03/07/2013
Richard Hugo : La Mort et la belle vie
Richard Hugo (1923-1982), né Richard Hogan et poète américain est un des premiers membres du groupe des « Ecrivains du Montana ». Démobilisé en 1945, il reprend ses études et obtient en 1952 son diplôme de « Creative Writing » de l’université de Washington. Son premier recueil de poèmes est publié en 1961. Peu après, il commence à enseigner à l’université du Montana où l’on compte parmi ses étudiants James Welch ou bien James Crumley par exemple. Outre ses recueils de poésies, il publiera en 1980 un unique roman, qui plus est un roman policier, La Mort et la belle vie qui rata de peu le prix Pulitzer.
Al Barnes est shérif-adjoint à Plains dans le Montana. Après des débuts à Seattle jugés un peu laxistes par ses supérieurs, ce qu’il reconnaît honnêtement « si vous souhaitez un vrai flic, un dur, vous avez frappé à la mauvaise porte », il se retrouve muté dans un bled à la campagne. Après le meurtre sauvage d’un pêcheur, fait rarissime dans le secteur, Al Barnes est mis sur le coup et se retrouve sur la piste d’une très grande femme tueuse en série à la hache ! Alors que la meurtrière est arrêtée et l’affaire classée, Al Barnes va s’apercevoir que tout en réalité ne fait que commencer. Conséquence d’un nouveau meurtre, il va devoir démêler les nœuds d’une pelote noués il y a dix-neuf ans, quand une jeune fille fût assassinée durant un week-end de débauche entre une dizaine d’adolescents issus de familles aisées.

## [Données fournies]

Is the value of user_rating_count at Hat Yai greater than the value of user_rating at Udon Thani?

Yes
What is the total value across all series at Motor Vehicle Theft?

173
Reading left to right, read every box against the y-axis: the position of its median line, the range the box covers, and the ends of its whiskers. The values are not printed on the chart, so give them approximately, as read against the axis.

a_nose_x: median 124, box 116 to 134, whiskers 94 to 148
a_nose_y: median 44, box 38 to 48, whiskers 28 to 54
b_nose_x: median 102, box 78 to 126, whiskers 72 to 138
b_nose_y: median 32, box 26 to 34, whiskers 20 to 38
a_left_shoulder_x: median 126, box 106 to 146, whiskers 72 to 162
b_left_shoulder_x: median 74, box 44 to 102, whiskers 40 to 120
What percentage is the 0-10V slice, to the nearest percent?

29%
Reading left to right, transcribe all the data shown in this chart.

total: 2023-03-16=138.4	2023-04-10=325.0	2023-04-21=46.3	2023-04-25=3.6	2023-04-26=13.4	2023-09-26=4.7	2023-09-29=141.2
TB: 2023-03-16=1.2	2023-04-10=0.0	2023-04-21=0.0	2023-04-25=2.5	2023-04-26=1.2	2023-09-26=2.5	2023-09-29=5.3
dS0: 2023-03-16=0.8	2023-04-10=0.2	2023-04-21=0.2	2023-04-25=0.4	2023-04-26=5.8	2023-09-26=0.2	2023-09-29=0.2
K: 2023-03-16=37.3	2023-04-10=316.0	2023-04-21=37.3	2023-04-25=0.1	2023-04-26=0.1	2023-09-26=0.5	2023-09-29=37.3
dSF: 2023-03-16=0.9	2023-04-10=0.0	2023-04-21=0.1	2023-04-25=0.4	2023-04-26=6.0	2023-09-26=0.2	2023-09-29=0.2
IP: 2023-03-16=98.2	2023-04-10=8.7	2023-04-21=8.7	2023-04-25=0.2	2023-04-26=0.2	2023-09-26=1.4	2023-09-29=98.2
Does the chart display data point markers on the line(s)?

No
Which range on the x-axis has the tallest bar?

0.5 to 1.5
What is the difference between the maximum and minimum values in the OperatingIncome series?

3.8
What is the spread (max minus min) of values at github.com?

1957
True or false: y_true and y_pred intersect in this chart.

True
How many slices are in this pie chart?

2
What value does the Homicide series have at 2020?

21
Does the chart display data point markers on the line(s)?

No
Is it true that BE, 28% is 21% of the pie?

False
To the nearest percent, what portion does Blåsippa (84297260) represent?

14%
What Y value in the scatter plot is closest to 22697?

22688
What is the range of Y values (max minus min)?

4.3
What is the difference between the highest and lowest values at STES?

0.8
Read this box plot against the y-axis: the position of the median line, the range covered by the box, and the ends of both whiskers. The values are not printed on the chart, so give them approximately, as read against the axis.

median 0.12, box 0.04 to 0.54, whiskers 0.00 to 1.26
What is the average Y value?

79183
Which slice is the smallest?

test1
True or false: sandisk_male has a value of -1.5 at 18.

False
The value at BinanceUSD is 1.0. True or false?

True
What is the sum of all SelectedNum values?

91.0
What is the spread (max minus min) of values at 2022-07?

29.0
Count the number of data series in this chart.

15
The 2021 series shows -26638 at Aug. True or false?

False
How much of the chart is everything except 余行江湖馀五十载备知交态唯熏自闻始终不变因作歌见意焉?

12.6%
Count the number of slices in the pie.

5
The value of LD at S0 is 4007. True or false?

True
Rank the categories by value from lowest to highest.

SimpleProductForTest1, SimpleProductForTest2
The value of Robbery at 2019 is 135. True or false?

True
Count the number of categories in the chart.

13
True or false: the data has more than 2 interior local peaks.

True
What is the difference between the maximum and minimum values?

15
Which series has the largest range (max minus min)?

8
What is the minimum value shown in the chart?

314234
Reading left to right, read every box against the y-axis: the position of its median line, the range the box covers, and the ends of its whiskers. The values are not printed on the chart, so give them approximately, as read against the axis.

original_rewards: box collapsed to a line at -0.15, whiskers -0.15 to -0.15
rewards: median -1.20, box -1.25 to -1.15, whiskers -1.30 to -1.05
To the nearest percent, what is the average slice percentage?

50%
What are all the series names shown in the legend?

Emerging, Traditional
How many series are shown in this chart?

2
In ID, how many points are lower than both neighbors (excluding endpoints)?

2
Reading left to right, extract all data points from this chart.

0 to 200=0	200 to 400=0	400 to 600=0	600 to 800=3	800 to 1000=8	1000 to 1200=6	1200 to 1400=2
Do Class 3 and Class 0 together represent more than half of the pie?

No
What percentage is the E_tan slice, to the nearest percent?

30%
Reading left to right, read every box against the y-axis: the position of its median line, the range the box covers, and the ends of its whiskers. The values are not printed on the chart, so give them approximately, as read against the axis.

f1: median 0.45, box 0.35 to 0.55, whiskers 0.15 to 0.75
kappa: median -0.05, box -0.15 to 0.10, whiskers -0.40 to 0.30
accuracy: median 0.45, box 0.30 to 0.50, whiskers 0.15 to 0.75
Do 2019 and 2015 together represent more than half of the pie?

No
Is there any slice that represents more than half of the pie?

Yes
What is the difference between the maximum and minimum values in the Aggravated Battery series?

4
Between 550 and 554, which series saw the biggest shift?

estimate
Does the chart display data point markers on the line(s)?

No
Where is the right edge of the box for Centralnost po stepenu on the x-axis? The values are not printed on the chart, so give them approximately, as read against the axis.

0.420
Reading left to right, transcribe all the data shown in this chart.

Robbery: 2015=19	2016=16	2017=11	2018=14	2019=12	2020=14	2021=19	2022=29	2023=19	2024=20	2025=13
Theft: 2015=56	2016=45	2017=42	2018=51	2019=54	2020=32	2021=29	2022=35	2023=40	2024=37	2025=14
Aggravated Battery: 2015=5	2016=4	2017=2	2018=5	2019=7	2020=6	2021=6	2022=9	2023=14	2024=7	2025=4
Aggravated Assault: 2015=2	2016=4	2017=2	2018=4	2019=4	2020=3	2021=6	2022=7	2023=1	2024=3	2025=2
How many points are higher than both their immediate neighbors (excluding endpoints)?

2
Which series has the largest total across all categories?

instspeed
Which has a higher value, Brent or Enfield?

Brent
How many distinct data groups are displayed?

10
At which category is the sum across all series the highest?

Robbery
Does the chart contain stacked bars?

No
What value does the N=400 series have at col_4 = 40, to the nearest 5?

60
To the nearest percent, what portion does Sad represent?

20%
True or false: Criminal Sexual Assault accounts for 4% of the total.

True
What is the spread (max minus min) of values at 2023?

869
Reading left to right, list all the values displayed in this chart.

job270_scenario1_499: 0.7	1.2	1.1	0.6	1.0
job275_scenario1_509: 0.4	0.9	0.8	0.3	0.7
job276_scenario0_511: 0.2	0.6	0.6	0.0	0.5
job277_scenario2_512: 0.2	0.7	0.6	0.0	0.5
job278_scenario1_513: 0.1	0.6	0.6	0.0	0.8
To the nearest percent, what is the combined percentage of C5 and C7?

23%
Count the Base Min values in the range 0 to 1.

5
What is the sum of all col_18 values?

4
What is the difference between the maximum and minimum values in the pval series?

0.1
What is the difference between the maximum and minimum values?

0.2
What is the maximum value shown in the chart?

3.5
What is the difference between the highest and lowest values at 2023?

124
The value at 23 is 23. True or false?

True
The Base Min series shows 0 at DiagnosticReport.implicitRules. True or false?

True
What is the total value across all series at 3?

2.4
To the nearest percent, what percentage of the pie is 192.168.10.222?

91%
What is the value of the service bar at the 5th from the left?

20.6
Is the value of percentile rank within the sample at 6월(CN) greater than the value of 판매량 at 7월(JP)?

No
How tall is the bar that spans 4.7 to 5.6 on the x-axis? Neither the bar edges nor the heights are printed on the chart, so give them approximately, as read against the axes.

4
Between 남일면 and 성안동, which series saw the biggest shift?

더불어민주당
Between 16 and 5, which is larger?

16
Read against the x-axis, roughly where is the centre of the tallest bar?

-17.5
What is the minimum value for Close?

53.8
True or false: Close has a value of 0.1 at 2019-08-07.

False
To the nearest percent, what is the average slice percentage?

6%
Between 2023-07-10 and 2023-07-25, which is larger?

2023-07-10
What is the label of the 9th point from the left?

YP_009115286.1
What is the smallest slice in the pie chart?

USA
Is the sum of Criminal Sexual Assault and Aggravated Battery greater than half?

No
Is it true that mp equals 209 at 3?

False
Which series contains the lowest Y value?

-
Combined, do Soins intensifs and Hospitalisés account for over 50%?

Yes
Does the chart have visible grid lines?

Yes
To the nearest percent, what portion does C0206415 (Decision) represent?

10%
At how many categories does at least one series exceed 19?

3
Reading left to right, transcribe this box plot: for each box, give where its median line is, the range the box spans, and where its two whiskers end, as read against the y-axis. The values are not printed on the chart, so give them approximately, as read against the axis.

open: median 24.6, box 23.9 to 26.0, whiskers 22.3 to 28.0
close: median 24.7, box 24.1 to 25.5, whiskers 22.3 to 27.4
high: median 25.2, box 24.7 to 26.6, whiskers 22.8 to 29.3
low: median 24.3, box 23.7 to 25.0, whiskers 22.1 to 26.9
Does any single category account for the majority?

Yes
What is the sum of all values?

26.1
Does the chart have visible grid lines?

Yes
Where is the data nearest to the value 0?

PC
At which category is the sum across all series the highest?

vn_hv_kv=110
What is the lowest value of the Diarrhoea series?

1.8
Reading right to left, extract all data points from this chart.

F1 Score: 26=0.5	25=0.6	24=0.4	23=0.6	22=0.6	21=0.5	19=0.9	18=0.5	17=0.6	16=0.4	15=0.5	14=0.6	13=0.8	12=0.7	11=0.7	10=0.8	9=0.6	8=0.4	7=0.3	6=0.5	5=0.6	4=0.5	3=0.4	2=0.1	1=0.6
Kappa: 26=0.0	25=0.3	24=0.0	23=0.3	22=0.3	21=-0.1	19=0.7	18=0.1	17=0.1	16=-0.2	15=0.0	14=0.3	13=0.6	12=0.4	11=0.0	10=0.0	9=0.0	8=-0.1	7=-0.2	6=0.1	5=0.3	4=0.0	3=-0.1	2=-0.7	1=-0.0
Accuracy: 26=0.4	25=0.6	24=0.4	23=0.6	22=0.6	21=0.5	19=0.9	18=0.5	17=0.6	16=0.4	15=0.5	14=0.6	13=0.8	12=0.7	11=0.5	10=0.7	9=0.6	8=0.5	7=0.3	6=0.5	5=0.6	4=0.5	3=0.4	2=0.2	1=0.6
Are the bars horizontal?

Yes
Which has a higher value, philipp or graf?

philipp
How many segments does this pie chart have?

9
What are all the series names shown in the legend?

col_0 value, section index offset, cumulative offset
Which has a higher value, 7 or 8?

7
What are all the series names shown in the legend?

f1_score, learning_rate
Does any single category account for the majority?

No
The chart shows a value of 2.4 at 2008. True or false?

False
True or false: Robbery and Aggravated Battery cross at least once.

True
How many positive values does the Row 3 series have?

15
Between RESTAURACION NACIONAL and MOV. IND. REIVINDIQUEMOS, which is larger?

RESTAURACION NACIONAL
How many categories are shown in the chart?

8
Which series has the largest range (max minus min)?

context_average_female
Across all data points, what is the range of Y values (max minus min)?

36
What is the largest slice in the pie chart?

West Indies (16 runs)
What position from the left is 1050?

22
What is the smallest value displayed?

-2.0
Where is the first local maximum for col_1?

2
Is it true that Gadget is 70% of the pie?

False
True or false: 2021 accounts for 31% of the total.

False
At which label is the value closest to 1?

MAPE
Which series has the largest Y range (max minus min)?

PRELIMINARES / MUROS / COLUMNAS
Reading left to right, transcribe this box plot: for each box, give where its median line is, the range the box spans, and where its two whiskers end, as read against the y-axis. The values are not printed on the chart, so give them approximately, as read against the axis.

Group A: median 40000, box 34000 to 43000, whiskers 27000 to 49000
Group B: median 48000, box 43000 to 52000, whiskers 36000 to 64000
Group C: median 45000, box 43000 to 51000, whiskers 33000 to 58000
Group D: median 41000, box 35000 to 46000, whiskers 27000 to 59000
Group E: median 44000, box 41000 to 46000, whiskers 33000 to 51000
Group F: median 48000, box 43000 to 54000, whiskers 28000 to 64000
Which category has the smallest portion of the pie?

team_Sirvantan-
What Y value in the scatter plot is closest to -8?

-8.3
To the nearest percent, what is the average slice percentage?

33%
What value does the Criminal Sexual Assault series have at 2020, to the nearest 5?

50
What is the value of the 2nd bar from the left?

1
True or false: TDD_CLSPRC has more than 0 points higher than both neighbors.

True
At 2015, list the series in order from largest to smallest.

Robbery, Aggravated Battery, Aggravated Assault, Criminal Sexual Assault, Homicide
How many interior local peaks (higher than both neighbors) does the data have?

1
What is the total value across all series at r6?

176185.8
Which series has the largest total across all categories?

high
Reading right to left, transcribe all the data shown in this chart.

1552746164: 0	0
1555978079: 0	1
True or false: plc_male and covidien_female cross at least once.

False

## [Marche à suivre]
D'après le texte sur Richard Hugo, dans quelle ville Al Barnes est-il shérif-adjoint ? Répondez en une phrase, s'il vous plaît.

## [Votre réponse]
Al Barnes est shérif-adjoint à Plains, dans le Montana.